Потом Митя почувствовал, как кто-то, взяв его за руки, тянет со скамейки. Ничего не понимая со сна, Митя пошел за тем, кто его тянул. Они спустились на несколько ступенек, провожатый открыл какую-то дверь и сказал голосом «веселого»:

— Ложись вот тут.

И бросил в ногах койки Митин вещевой мешок.

Проснулся Митя оттого, что заболел. Во всем теле ныла противная слабость, голова плыла, а главное — тошнило.

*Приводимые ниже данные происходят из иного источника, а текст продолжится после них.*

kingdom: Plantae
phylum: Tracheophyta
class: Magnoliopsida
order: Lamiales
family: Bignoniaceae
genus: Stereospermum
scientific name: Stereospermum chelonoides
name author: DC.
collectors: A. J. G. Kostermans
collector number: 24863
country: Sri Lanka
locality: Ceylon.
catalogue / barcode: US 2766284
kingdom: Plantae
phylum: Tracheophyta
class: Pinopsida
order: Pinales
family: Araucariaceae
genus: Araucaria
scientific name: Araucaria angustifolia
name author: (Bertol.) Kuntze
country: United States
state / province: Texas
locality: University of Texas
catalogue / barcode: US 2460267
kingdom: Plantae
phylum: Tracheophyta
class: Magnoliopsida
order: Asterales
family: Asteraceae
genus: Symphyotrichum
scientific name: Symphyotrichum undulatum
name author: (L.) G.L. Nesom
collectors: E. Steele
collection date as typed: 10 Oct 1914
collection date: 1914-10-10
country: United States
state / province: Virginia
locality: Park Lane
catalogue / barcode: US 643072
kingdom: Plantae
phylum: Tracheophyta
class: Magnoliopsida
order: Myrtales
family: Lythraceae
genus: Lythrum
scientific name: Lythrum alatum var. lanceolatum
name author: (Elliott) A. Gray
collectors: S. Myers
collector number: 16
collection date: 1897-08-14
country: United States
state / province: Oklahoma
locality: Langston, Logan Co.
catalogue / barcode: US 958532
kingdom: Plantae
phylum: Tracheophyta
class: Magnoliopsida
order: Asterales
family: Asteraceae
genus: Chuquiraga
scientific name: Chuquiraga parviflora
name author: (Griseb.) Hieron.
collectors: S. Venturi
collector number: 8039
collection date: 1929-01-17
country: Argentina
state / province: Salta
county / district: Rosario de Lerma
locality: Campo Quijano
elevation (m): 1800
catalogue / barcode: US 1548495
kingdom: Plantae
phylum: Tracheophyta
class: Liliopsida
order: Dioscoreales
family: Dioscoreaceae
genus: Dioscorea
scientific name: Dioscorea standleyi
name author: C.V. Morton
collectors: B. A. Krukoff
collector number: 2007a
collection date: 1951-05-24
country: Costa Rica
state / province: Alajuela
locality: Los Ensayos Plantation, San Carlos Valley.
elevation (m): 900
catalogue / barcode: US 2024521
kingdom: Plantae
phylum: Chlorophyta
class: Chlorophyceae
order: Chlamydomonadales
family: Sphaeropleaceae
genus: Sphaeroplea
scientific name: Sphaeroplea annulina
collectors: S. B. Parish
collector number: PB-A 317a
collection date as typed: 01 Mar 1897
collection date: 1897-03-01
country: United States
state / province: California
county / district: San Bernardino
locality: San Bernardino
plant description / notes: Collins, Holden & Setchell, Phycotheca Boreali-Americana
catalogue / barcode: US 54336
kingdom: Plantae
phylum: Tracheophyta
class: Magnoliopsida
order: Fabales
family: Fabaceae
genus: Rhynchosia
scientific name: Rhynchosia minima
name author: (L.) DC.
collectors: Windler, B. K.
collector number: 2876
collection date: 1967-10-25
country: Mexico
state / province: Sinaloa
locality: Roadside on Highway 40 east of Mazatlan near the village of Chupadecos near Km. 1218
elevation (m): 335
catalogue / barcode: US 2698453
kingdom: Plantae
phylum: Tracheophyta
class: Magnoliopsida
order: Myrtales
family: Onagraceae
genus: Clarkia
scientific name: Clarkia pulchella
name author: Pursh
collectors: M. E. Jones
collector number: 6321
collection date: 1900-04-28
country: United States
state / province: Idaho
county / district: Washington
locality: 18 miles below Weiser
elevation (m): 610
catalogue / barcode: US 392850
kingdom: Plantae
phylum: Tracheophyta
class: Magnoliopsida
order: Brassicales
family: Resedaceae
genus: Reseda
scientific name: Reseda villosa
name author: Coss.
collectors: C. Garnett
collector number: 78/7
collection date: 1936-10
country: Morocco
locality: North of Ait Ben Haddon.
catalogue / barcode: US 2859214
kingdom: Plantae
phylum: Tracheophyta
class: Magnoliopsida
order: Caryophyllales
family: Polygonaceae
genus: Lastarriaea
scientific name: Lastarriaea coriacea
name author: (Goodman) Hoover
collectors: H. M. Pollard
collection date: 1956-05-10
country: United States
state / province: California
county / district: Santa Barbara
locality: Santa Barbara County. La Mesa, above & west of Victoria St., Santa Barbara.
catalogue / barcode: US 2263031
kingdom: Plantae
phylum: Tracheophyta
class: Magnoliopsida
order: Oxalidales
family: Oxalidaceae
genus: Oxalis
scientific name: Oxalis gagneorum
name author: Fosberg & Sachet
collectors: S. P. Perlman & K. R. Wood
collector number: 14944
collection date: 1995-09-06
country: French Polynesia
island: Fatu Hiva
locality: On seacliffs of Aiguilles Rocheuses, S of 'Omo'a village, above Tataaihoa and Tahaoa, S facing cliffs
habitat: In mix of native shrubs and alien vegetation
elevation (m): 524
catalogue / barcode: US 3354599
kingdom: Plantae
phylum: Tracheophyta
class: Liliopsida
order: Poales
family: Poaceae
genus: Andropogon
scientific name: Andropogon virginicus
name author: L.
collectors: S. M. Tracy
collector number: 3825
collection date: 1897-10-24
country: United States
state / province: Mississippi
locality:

Вот подкатило к самому горлу… Митя рывком сел на койке, но каюта не остановилась, а продолжала крениться то в одну сторону, то в другую. «Озеро, — понял Митя, — Ильмень. Вот оно, значит, как, когда качает». Но в этот момент каюта опять стала крениться в ту сторону, которая была почему-то особенно неприятна Мите, и он кинулся к двери. Как он ни торопился, но при свете тусклой лампочки успел заметить, что на столике стоит тарелка с какой-то едой. Еда! От одного напоминания о еде Митю пробкой вынесло наверх, к борту. Он едва успел добежать до борта и схватиться за поручни… Когда ему стало полегче, он подумал о том, что, слава богу, на палубе темно и еще хорошо, что он не успел надеть в каюте бескозырку: была бы сейчас за бортом.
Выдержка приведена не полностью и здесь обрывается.